Why I Fell in Love with Soccer

If you love soccer, or you love sports, or loves someone who loves either (or you just love shirtless pictures of Carlos Bocanegra, manmeat defender for Saint-Etienne and Team USA), do yourself a favor and go pick up Nick Hornby’s Fever Pitch. The book details how a young Hornby first discovered soccer growing up in England and examines how the game has affected every part of his life. It’s my all-time favorite book, and I have a habit of reading it every summer when the European soccer season is gearing up. I also have a habit of buying used copies and sending them to people, always with the same quote transcribed on the inside cover:

“I fell in love with football as I was later to fall in love with women: suddenly, inexplicably, uncritically, giving no thought to the pain or disruption it would bring with it.”

My soccer love affair also began in England, but in front of two teams much less heralded than Hornby’s beloved Arsenal. I had just arrived in England for a two-week “exchange program” (aka watching a lot of soccer, impressing British girls with my southern drawl, and mostly beer) when my host family decided we should take in a proper footy match. The hometown team, Scunthorpe United, were playing Hartlepool in the Second Division of English soccer. For those of you who may not know, Division Two is the league below Division One, which in turn is the league below the Championship, which is still yet below the Premier League where teams like Arsenal, Manchester United, and Chelsea play. Which is to say this was not soccer at its highest level by any stretch. The recorded attendance that day was 3,241: a number that would be embarrassing for any American professional team except maybe the Florida Marlins. But after 90 minutes of awful, barely-skilled long-ball soccer in a mostly empty stadium, I was hooked.

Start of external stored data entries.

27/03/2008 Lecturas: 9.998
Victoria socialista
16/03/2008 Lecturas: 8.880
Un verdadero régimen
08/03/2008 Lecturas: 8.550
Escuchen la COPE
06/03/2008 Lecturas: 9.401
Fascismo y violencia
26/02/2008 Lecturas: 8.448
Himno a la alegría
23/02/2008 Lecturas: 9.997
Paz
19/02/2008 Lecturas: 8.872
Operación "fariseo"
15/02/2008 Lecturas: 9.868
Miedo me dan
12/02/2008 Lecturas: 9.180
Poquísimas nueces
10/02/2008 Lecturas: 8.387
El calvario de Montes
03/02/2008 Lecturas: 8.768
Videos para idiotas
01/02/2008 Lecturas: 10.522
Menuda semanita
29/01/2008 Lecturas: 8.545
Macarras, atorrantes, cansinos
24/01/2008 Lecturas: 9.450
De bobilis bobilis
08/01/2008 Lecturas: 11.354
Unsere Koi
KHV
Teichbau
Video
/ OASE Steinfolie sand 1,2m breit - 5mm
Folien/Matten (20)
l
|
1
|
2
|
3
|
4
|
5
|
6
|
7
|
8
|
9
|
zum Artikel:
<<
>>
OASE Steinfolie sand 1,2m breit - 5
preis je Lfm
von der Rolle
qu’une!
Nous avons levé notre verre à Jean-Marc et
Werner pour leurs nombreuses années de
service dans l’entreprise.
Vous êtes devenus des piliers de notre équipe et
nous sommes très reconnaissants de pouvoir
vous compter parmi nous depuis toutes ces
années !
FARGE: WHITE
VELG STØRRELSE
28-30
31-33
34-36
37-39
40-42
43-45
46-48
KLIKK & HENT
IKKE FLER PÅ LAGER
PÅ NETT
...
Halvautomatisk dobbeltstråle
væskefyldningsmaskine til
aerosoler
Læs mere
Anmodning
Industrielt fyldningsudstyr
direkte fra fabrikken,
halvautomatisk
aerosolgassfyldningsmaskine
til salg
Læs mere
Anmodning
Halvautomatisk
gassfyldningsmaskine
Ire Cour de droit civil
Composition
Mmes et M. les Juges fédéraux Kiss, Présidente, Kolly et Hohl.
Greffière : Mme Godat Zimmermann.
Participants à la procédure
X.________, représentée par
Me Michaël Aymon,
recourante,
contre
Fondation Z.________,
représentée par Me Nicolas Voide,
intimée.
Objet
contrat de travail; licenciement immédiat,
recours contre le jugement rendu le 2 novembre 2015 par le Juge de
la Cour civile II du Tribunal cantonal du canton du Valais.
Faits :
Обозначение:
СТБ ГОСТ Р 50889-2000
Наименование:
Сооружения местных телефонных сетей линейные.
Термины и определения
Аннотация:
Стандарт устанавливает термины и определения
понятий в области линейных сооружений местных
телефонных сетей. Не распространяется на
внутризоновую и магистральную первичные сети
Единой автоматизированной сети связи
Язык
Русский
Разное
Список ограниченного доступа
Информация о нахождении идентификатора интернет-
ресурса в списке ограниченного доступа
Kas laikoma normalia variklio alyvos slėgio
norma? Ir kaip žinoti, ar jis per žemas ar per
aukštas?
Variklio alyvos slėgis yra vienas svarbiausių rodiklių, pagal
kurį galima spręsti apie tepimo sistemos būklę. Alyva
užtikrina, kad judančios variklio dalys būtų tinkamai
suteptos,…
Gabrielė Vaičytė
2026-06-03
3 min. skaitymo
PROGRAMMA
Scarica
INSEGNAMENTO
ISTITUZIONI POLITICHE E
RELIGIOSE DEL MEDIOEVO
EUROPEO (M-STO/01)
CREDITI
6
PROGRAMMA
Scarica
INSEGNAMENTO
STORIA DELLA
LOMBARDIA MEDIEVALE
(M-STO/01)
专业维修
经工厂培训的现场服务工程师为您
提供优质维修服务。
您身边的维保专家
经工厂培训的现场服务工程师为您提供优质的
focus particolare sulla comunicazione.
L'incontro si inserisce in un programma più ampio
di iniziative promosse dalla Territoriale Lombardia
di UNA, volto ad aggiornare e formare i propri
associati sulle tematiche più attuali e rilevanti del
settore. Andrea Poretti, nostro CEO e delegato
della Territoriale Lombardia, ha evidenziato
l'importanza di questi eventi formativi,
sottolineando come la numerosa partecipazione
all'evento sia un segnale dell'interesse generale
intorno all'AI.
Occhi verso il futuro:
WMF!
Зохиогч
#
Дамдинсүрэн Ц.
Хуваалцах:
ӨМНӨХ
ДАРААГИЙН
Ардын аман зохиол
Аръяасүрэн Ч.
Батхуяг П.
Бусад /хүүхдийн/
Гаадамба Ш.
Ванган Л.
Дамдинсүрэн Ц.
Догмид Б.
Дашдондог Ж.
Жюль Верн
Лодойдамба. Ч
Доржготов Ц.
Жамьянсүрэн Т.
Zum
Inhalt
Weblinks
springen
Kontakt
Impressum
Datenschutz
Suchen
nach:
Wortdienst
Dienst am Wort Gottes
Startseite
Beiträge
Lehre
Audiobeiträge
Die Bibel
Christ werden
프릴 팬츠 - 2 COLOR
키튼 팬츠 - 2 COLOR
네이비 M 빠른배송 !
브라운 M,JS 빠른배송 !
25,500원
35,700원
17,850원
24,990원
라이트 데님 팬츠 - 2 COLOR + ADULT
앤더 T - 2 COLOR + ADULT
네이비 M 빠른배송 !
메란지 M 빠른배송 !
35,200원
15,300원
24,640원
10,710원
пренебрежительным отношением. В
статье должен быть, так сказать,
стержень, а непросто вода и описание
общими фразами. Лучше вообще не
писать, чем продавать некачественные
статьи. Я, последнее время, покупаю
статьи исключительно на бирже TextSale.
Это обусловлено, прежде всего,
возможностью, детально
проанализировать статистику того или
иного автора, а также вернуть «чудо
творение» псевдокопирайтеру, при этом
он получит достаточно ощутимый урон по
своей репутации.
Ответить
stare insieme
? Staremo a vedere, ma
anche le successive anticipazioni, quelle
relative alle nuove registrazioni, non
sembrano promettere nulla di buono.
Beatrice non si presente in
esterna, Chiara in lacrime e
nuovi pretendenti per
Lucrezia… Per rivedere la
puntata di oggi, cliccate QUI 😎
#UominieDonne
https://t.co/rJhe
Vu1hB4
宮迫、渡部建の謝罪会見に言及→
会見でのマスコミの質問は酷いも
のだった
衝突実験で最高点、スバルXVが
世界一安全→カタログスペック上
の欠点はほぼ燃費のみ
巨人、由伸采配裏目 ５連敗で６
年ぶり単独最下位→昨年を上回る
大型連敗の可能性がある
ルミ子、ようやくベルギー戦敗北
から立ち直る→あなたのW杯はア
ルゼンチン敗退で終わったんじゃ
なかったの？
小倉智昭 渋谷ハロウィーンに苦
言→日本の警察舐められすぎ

Glanford Park, home of Scunthorpe United

At the age of 5, my dad enrolled me in our local soccer league. It was a way for me to make friends and get out of the house, and I remember enjoying it. I played soccer for two years before my dad realized that I enjoyed running people over much more than scoring goals. I switched to ourfootball, which I played until college. I barely ever played soccer growing up, and I watched even less. I don’t recall seeing any of the World Cup games in 1994 even though some were played a few hours from where we lived. I vaguely remember watching the US lose three games in 1998 and thinking that if the US were good at soccer I’d watch it. I had always thought that soccer was a boring and sleepy game, something only young kids and old men could really appreciate. It wasn’t until that first match in Scunthorpe – still jet-lagged, sleepy, and slightly hungover – that I had really watched a match. And what I finally saw in person was something I’d never noticed on television.

I had always watched soccer the same way most people watch football or baseball – with two eyes firmly on the ball. I saw every step-over, every headed pass, and every shot as an isolated incident. What I didn’t see was 90% of the action taking place away from the ball. At any point, nineteen outfield (non-goalie) players are on the field without the ball, and all are in constant motion. The teams move fluidly, but never in unison, both with possession and without it. Keeping one eye on the ball and one eye on everything else was a learned skill for me, but it completely changed the way I watch and gave me a whole new appreciation for the game. Where I’d previously seen one guy with the ball and nine guys waiting for it, I now saw a team that moves almost as one organism. For the best teams in the world, the ball is almost secondary to the movement.

FC Barcelona is, without question, the best club team in the world. Their technical skill on the ball is incredible, but it’s their movement off the ball that makes them almost unbeatable. This goal against Malaga in 2010 is a fine example. Xavi Hernandez takes the ball and simply looks up. In the bottom right corner, Dani Alves bombs into space behind the Malaga defense. Just as Xavi releases the direct pass to him, Lionel Messi runs into the middle of the box. From there, Alves plays a simple pass to Messi, who almost passes the ball into the wide open net. The passes and shot leading to the goal are relatively straightforward, but the runs to set them up are spectacular. (1:21 of the video, it should queue there automatically):

As the Malaga defenders were looking at the ball, Dani Alves was simply looking for space. Once he found it, the ball arrived and it was a simple pass and tap-in for a late game-winning goal. There was no bicycle kick, no rocket shot, no otherworldly between the legs strike, but the timing and the movement of the players far off the ball make this one of my favorite goals.

Attackers and defenders are in constant movement, and the best players separate themselves by anticipating without the ball rather than executing with it. For all the technical skill exhibited by the likes of Messi and Cristiano Ronaldo, their movement before the ball arrives accounts for the far majority of their goals. If you’ve never found soccer particularly interesting, try taking your focus off of the ball and look around. It may unlock soccer the same way for you as it did for me.